▶ Given task:
Put the lines below into a Markdown table with two columns, No. for the row number and Line for the line itself. Skip any blank lines.

-- START Dataset records --

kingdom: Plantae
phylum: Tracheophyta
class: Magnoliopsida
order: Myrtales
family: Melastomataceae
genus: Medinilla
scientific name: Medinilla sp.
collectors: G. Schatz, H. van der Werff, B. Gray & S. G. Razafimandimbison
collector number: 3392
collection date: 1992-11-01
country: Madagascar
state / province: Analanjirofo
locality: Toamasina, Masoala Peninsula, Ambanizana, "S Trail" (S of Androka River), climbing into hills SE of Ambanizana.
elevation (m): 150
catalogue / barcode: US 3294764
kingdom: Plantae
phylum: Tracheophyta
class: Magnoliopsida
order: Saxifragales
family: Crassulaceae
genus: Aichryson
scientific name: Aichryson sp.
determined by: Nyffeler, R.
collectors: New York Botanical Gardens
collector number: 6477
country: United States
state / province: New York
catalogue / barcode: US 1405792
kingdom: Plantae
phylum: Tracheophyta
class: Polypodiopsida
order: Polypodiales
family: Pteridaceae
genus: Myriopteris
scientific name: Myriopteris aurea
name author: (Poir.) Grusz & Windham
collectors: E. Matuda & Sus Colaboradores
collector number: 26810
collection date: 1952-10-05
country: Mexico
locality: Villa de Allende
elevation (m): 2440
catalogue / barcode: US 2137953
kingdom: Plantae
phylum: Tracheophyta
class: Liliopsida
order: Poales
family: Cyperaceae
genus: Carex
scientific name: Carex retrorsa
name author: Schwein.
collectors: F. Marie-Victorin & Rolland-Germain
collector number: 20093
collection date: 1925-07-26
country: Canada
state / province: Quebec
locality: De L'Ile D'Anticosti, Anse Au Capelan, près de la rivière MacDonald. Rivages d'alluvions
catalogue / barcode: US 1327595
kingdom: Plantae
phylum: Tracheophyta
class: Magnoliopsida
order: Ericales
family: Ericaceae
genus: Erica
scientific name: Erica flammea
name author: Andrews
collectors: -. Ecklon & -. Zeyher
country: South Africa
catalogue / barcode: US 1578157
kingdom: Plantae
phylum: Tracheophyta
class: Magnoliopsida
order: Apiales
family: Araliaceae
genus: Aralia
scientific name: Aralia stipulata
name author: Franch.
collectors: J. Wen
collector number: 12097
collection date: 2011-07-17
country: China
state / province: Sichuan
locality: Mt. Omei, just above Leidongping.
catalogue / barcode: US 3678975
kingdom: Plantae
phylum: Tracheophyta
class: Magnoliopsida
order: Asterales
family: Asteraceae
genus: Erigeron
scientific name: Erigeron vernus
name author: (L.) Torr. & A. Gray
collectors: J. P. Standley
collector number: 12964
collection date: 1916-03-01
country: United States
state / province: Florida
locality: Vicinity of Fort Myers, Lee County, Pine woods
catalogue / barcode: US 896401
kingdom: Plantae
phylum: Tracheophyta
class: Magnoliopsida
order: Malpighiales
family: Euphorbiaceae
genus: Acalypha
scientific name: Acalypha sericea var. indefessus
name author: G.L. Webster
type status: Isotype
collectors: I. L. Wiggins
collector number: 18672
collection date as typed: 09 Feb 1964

-- END Dataset records --

▶ Solution to this problem:
| No. | Line |
|---|---|
| 1 | kingdom: Plantae |
| 2 | phylum: Tracheophyta |
| 3 | class: Magnoliopsida |
| 4 | order: Myrtales |
| 5 | family: Melastomataceae |
| 6 | genus: Medinilla |
| 7 | scientific name: Medinilla sp. |
| 8 | collectors: G. Schatz, H. van der Werff, B. Gray & S. G. Razafimandimbison |
| 9 | collector number: 3392 |
| 10 | collection date: 1992-11-01 |
| 11 | country: Madagascar |
| 12 | state / province: Analanjirofo |
| 13 | locality: Toamasina, Masoala Peninsula, Ambanizana, "S Trail" (S of Androka River), climbing into hills SE of Ambanizana. |
| 14 | elevation (m): 150 |
| 15 | catalogue / barcode: US 3294764 |
| 16 | kingdom: Plantae |
| 17 | phylum: Tracheophyta |
| 18 | class: Magnoliopsida |
| 19 | order: Saxifragales |
| 20 | family: Crassulaceae |
| 21 | genus: Aichryson |
| 22 | scientific name: Aichryson sp. |
| 23 | determined by: Nyffeler, R. |
| 24 | collectors: New York Botanical Gardens |
| 25 | collector number: 6477 |
| 26 | country: United States |
| 27 | state / province: New York |
| 28 | catalogue / barcode: US 1405792 |
| 29 | kingdom: Plantae |
| 30 | phylum: Tracheophyta |
| 31 | class: Polypodiopsida |
| 32 | order: Polypodiales |
| 33 | family: Pteridaceae |
| 34 | genus: Myriopteris |
| 35 | scientific name: Myriopteris aurea |
| 36 | name author: (Poir.) Grusz & Windham |
| 37 | collectors: E. Matuda & Sus Colaboradores |
| 38 | collector number: 26810 |
| 39 | collection date: 1952-10-05 |
| 40 | country: Mexico |
| 41 | locality: Villa de Allende |
| 42 | elevation (m): 2440 |
| 43 | catalogue / barcode: US 2137953 |
| 44 | kingdom: Plantae |
| 45 | phylum: Tracheophyta |
| 46 | class: Liliopsida |
| 47 | order: Poales |
| 48 | family: Cyperaceae |
| 49 | genus: Carex |
| 50 | scientific name: Carex retrorsa |
| 51 | name author: Schwein. |
| 52 | collectors: F. Marie-Victorin & Rolland-Germain |
| 53 | collector number: 20093 |
| 54 | collection date: 1925-07-26 |
| 55 | country: Canada |
| 56 | state / province: Quebec |
| 57 | locality: De L'Ile D'Anticosti, Anse Au Capelan, près de la rivière MacDonald. Rivages d'alluvions |
| 58 | catalogue / barcode: US 1327595 |
| 59 | kingdom: Plantae |
| 60 | phylum: Tracheophyta |
| 61 | class: Magnoliopsida |
| 62 | order: Ericales |
| 63 | family: Ericaceae |
| 64 | genus: Erica |
| 65 | scientific name: Erica flammea |
| 66 | name author: Andrews |
| 67 | collectors: -. Ecklon & -. Zeyher |
| 68 | country: South Africa |
| 69 | catalogue / barcode: US 1578157 |
| 70 | kingdom: Plantae |
| 71 | phylum: Tracheophyta |
| 72 | class: Magnoliopsida |
| 73 | order: Apiales |
| 74 | family: Araliaceae |
| 75 | genus: Aralia |
| 76 | scientific name: Aralia stipulata |
| 77 | name author: Franch. |
| 78 | collectors: J. Wen |
| 79 | collector number: 12097 |
| 80 | collection date: 2011-07-17 |
| 81 | country: China |
| 82 | state / province: Sichuan |
| 83 | locality: Mt. Omei, just above Leidongping. |
| 84 | catalogue / barcode: US 3678975 |
| 85 | kingdom: Plantae |
| 86 | phylum: Tracheophyta |
| 87 | class: Magnoliopsida |
| 88 | order: Asterales |
| 89 | family: Asteraceae |
| 90 | genus: Erigeron |
| 91 | scientific name: Erigeron vernus |
| 92 | name author: (L.) Torr. & A. Gray |
| 93 | collectors: J. P. Standley |
| 94 | collector number: 12964 |
| 95 | collection date: 1916-03-01 |
| 96 | country: United States |
| 97 | state / province: Florida |
| 98 | locality: Vicinity of Fort Myers, Lee County, Pine woods |
| 99 | catalogue / barcode: US 896401 |
| 100 | kingdom: Plantae |
| 101 | phylum: Tracheophyta |
| 102 | class: Magnoliopsida |
| 103 | order: Malpighiales |
| 104 | family: Euphorbiaceae |
| 105 | genus: Acalypha |
| 106 | scientific name: Acalypha sericea var. indefessus |
| 107 | name author: G.L. Webster |
| 108 | type status: Isotype |
| 109 | collectors: I. L. Wiggins |
| 110 | collector number: 18672 |
| 111 | collection date as typed: 09 Feb 1964 |